Task objective: Range to reproduce from the entries below: the line with "upplevelser. Anknytningen skapas", the line with "välkända anknytningspersoner.", and every line in between. Give them exactly and give nothing else.

--- --- ---

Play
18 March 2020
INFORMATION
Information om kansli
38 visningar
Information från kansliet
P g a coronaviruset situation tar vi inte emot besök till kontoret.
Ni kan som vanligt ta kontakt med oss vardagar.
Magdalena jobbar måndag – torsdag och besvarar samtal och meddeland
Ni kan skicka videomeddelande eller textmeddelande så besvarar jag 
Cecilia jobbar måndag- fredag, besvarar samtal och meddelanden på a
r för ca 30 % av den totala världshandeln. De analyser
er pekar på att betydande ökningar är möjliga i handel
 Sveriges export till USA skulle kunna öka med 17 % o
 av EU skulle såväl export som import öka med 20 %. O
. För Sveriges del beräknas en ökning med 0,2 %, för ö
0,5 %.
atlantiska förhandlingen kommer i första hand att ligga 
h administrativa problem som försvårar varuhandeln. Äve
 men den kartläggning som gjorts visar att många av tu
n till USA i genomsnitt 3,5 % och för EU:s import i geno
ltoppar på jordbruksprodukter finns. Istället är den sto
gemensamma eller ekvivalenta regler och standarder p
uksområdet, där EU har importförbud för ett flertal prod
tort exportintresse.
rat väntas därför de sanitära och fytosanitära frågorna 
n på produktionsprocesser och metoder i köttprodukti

--- --- ---

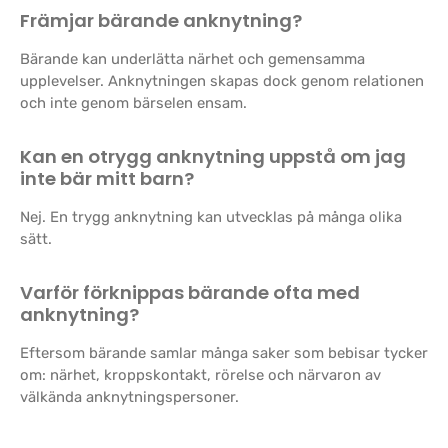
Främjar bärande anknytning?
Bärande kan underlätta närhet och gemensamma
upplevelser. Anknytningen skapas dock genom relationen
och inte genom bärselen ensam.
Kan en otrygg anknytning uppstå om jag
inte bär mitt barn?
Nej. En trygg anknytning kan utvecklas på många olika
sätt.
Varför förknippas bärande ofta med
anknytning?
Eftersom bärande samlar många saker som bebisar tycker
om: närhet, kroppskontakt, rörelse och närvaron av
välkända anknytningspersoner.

--- --- ---

Result for this task:
upplevelser. Anknytningen skapas dock genom relationen
och inte genom bärselen ensam.
Kan en otrygg anknytning uppstå om jag
inte bär mitt barn?
Nej. En trygg anknytning kan utvecklas på många olika
sätt.
Varför förknippas bärande ofta med
anknytning?
Eftersom bärande samlar många saker som bebisar tycker
om: närhet, kroppskontakt, rörelse och närvaron av
välkända anknytningspersoner.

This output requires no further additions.